In general, the date of filing an instrument under the General Corporation Law is the date on which it is received by the Secretary of State’s office. Cal. Corp. Code §110(a). There are at least three exceptions to this rule.
Annual Statements of Information
First, the statute excludes statements of information filed pursuant to Section 1502 (oddly, the additional statement required to be filed by publicly traded corporations is not excepted).
The second exception is when in the judgment of the Secretary of State a filing is intended to be coordinated with the filing of another corporate document that cannot be filed.
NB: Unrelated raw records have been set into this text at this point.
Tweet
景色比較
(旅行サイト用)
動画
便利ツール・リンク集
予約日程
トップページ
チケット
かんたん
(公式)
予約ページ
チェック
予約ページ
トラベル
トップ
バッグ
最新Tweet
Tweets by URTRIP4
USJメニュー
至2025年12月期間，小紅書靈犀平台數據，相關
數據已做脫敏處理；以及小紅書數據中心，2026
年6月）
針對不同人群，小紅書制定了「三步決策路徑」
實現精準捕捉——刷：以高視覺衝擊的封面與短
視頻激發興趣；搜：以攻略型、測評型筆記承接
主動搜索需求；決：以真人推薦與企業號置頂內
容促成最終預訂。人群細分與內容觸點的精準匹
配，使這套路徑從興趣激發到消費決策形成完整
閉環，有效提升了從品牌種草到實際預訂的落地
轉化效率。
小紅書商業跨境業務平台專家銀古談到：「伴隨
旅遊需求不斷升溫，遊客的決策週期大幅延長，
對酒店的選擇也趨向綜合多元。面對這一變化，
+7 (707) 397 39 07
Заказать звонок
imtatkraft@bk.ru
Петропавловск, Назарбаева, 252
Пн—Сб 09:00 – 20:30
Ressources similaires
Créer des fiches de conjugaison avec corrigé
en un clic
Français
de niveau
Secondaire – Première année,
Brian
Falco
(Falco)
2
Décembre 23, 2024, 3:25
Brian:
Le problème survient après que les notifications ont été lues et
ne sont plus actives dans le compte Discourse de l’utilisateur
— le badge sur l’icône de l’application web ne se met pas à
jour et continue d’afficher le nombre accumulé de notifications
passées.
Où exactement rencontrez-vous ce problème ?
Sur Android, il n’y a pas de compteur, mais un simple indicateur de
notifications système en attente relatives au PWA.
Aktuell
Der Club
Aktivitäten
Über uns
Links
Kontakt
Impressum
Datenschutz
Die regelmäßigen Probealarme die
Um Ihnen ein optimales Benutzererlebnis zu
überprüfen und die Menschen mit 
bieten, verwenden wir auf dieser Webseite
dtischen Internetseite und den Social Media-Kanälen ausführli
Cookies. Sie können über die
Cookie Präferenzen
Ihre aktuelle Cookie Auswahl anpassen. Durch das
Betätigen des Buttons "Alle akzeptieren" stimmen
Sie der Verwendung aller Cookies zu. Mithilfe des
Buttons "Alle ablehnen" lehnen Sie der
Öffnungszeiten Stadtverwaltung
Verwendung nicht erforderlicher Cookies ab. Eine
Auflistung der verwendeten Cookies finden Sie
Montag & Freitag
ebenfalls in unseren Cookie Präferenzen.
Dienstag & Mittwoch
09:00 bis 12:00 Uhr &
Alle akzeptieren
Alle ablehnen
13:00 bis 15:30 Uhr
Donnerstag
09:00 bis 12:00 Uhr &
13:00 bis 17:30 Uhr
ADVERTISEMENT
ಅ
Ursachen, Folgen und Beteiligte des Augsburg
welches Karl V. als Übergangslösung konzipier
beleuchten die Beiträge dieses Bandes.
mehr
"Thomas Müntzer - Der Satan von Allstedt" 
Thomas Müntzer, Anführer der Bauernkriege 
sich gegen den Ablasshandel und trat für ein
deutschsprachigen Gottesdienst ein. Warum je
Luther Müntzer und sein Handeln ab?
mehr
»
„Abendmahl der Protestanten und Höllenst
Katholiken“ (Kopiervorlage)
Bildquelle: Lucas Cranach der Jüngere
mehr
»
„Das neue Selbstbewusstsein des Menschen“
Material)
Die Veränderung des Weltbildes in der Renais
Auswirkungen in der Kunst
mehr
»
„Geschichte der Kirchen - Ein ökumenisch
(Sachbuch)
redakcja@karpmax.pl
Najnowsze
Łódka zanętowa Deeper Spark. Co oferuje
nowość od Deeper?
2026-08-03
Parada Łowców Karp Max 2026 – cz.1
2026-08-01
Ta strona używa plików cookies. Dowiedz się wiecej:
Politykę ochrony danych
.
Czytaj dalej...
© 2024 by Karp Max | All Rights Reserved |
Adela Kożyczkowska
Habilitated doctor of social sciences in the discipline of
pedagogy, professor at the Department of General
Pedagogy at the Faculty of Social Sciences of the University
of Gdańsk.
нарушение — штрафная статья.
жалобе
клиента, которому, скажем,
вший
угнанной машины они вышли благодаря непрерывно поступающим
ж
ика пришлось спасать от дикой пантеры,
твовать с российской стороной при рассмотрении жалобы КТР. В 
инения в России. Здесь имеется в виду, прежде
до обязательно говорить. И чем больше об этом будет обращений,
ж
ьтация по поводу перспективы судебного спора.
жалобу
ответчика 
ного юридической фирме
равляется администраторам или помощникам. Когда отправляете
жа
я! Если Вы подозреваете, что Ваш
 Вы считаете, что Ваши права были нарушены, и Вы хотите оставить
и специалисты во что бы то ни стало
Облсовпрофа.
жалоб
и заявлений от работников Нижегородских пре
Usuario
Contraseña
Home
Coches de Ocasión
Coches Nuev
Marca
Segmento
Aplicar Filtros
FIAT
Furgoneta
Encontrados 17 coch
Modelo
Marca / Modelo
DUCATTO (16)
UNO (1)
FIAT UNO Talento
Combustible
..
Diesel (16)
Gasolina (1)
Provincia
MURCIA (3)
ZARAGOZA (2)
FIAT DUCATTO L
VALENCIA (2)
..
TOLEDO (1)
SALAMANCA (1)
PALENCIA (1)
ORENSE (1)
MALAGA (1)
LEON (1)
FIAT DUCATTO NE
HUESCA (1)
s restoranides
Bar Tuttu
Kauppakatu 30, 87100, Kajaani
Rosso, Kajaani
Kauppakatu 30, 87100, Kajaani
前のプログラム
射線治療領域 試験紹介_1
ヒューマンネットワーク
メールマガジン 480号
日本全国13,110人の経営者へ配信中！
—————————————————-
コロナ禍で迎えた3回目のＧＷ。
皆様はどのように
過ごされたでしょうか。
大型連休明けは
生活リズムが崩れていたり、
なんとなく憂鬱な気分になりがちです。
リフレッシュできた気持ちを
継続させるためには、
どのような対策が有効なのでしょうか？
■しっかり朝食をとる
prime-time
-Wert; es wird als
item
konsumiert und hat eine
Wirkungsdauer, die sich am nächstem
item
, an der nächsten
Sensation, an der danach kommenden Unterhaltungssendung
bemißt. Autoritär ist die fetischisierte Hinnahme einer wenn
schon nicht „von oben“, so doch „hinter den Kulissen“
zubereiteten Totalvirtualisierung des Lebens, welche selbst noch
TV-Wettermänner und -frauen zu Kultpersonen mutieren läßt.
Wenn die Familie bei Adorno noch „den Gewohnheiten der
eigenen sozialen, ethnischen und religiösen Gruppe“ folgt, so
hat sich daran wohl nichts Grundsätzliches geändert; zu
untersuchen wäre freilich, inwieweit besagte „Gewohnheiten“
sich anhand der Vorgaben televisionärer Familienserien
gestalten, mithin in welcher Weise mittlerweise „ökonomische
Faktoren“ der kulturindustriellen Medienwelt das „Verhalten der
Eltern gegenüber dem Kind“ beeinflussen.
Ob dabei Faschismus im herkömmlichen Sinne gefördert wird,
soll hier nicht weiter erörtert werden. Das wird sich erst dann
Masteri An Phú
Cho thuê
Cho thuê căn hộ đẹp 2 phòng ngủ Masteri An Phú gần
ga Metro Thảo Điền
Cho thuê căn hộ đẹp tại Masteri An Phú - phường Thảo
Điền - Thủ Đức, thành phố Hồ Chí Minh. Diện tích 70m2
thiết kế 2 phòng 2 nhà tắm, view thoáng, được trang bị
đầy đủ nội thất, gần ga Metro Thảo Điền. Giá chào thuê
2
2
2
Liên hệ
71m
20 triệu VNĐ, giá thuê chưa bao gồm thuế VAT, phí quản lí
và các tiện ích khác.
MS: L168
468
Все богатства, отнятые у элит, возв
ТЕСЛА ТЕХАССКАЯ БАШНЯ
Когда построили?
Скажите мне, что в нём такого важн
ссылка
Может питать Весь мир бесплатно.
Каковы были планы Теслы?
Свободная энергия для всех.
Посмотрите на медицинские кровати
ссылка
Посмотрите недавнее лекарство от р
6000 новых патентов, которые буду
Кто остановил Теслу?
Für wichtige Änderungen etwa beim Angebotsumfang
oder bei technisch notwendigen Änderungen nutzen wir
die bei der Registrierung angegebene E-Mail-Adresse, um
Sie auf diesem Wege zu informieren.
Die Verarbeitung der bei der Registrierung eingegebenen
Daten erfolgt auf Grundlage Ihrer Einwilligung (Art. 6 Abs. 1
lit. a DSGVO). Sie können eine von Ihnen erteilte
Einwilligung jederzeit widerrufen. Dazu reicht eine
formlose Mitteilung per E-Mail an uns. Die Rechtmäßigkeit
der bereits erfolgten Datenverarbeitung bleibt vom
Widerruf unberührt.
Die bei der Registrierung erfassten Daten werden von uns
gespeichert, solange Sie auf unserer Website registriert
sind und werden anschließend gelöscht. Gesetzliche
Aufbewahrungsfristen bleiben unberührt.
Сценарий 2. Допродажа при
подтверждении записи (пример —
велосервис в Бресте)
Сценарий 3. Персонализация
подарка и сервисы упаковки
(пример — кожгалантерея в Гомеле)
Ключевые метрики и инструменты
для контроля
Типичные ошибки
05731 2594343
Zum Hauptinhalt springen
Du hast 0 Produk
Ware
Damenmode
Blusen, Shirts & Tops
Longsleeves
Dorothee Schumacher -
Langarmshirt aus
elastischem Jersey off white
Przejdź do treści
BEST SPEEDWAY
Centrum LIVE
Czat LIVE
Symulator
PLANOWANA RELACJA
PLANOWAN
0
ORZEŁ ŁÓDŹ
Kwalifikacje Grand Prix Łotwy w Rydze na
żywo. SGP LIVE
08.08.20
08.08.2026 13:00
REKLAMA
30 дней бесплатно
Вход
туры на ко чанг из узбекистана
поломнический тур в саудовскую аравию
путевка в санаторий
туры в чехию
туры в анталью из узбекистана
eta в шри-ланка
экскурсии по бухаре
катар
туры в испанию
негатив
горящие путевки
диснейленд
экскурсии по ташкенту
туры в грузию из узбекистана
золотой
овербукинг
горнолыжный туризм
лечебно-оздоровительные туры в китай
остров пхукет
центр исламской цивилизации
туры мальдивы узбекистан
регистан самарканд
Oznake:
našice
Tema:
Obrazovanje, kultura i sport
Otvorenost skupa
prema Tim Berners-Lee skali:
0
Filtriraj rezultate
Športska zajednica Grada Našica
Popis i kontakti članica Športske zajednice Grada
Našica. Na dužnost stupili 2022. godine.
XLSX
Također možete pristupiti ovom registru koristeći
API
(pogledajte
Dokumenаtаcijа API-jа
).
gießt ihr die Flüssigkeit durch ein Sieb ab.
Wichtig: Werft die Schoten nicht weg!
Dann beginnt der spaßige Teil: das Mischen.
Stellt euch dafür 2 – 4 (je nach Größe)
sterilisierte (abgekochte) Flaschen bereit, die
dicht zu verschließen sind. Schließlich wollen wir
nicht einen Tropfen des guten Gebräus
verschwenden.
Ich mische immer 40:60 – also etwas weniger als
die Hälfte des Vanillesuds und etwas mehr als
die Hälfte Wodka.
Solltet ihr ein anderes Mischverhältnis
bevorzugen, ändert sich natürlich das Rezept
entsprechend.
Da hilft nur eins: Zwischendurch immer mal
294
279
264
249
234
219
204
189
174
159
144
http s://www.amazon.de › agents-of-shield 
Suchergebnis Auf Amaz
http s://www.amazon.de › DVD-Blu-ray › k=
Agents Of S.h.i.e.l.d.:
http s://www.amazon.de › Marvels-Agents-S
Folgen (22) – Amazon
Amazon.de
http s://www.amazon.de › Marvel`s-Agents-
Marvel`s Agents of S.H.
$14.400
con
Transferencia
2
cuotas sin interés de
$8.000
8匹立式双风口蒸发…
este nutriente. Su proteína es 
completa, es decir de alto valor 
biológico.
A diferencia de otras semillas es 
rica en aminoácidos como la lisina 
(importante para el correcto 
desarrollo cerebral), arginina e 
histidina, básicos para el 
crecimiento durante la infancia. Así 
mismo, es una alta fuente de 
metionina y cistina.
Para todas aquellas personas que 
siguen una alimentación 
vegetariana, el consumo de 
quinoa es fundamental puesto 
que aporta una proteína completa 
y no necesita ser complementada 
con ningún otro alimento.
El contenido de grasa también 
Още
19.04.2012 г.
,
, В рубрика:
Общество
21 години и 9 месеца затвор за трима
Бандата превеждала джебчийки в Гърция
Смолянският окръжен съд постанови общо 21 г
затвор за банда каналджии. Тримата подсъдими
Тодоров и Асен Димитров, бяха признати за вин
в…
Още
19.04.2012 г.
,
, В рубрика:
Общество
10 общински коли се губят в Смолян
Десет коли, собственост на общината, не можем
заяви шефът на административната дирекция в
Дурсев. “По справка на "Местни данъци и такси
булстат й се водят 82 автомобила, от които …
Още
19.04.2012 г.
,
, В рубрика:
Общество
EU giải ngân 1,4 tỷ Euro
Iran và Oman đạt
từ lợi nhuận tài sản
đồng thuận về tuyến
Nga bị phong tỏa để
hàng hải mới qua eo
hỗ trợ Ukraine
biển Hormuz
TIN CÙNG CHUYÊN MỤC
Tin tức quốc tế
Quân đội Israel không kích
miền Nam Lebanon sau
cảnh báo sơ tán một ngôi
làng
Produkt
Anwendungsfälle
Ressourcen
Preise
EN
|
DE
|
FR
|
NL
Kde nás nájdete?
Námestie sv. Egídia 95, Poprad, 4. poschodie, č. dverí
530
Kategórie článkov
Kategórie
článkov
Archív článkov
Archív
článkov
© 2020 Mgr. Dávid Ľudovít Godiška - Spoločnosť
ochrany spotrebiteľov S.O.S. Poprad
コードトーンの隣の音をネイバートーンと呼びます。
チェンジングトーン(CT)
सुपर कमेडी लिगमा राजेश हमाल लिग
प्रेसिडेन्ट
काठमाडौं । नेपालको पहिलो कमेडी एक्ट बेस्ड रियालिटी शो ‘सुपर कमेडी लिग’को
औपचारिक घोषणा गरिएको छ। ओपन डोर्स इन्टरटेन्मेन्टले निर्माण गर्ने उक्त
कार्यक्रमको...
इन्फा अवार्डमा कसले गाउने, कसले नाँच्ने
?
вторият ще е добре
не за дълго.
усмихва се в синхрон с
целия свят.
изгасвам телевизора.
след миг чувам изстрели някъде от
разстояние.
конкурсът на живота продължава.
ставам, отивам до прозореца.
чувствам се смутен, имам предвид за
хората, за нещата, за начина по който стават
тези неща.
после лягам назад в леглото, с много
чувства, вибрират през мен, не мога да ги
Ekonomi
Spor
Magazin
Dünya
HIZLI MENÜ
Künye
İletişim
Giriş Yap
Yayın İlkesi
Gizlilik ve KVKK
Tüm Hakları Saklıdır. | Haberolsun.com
Future Filings and Future Effective Dates
The third exception comes into play when a filer requests that the instrument be filed at a future time. Cal. Corp. Code § 110(c). In that case, the Secretary of State must file the document on the requested date that is not more than 90 days after receipt, including a Saturday, Sunday or legal holiday, if the document is received by the Secretary of State at least one business day prior to the requested filing date. Requesting a future filing date is not the same as a future effective date. Section 110(c) provides that any instrument may provide that it is to become effective not more than 90 days subsequent to its filing date. This allows for the instrument to be filed but not yet effective. If there is a change in heart, the instrument can be prevented from becoming effective by filing a certificate stating that the instrument has been revoked by “appropriate corporate action” and is null and void. The certificate must be executed in the same manner as the original instrument and filed before the effective date. If the instrument is a merger agreement, the certificate revoking the earlier filing need only be executed on behalf of one of the constituent corporations. If no revoking certificate is filed, the instrument becomes effective on the date specified.